▶ Task goal: Would you go through the records below and copy each line with the string "based"?

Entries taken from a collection
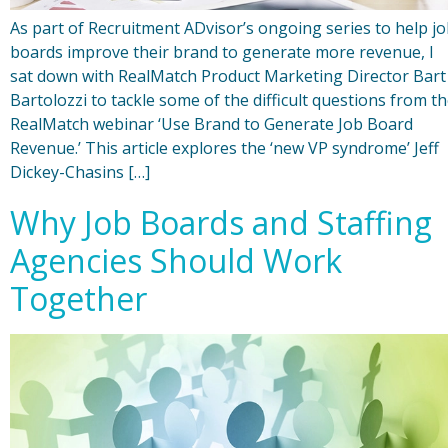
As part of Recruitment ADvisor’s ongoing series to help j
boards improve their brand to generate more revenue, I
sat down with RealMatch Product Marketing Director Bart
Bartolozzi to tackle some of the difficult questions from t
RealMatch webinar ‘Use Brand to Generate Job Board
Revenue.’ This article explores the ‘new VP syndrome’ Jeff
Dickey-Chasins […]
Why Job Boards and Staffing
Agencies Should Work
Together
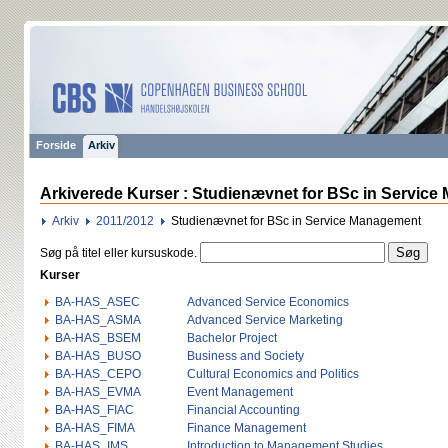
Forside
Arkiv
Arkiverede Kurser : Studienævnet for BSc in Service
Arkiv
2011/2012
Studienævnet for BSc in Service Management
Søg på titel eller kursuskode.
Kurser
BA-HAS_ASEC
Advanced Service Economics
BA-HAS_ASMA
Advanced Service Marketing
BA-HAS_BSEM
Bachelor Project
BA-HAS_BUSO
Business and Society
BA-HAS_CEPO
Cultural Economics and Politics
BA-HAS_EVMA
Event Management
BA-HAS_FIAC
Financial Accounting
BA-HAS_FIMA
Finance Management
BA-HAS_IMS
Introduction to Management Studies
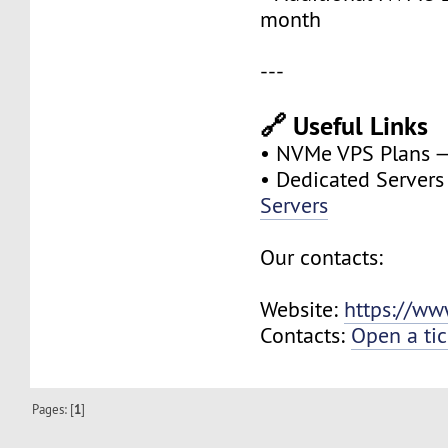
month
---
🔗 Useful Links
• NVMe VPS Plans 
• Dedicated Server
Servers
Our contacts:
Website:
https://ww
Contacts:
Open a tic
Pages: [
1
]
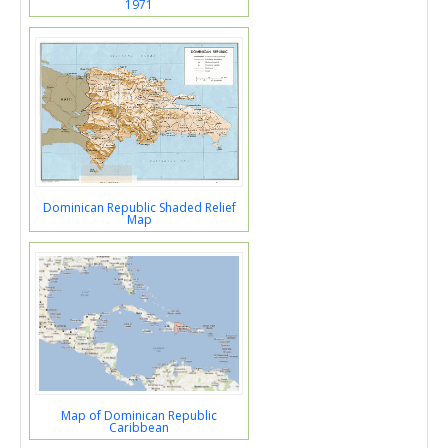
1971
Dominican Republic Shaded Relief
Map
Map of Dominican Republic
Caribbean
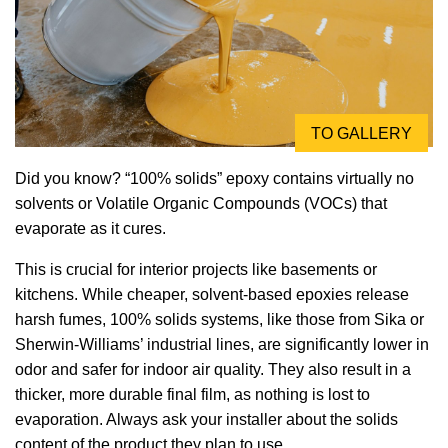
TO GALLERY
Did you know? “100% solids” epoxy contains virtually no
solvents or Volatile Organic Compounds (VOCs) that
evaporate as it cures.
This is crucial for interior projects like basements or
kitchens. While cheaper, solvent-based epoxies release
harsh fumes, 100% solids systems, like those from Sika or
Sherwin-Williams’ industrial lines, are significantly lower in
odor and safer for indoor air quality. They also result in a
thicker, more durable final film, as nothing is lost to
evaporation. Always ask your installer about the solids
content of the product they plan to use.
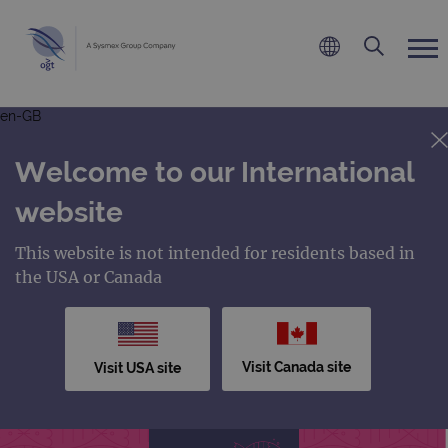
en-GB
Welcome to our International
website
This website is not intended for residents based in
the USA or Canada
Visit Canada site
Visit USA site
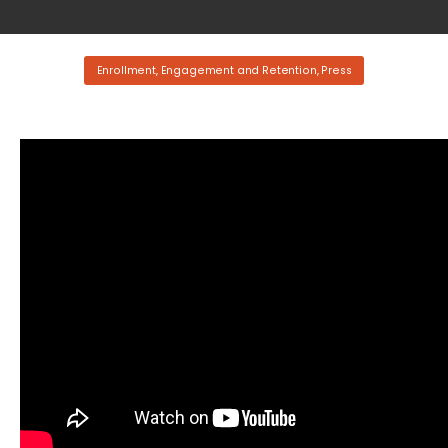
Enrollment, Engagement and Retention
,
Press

---

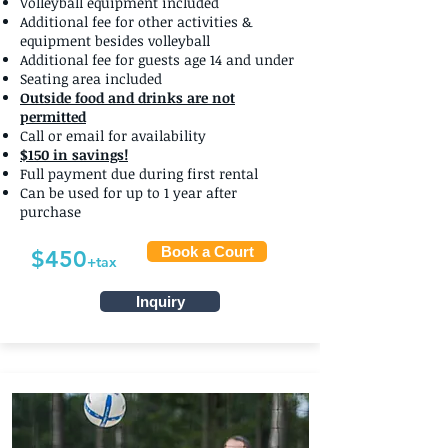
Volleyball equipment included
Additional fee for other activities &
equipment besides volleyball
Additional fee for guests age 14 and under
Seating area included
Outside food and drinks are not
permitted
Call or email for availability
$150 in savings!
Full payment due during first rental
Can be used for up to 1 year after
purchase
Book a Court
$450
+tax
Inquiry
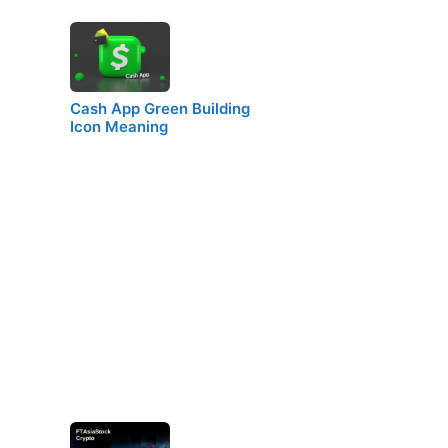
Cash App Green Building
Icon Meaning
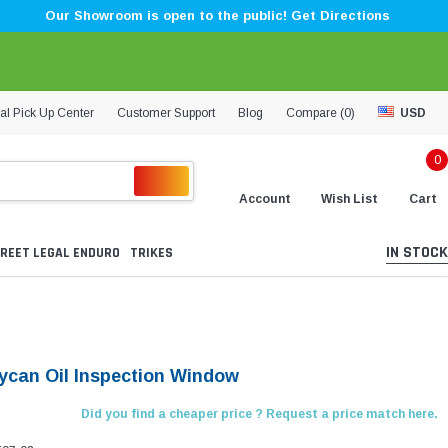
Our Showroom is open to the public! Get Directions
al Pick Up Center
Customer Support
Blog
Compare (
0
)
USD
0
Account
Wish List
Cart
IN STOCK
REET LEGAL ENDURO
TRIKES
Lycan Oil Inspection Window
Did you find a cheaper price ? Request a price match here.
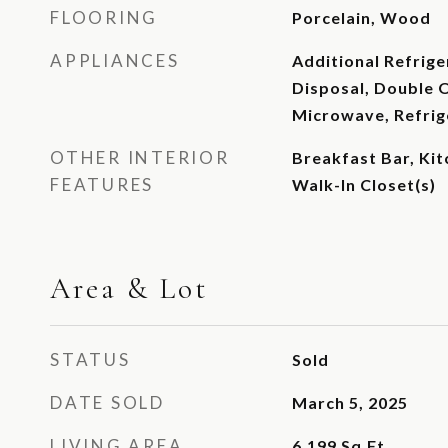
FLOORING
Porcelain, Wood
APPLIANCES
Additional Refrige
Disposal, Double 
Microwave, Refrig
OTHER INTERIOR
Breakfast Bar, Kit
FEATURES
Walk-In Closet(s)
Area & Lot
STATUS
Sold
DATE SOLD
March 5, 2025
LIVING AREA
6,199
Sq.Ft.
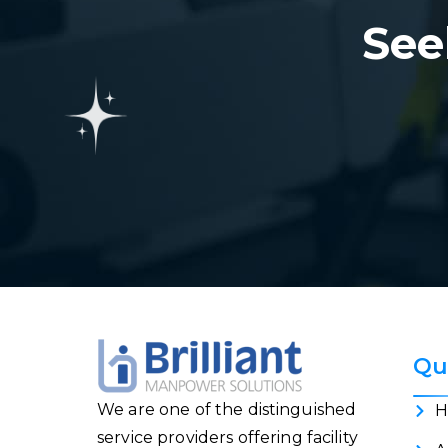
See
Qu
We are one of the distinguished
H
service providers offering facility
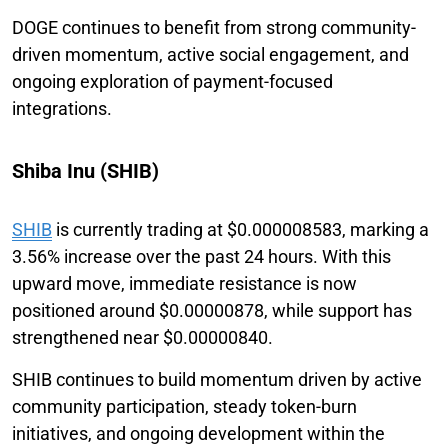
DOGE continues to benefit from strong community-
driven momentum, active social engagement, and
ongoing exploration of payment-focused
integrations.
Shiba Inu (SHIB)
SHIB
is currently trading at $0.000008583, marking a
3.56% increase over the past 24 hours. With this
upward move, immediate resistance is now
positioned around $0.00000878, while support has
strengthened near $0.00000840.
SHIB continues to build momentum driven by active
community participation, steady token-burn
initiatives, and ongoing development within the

▶ Expected output:
kitchens. While cheaper, solvent-based epoxies release
This website is not intended for residents based in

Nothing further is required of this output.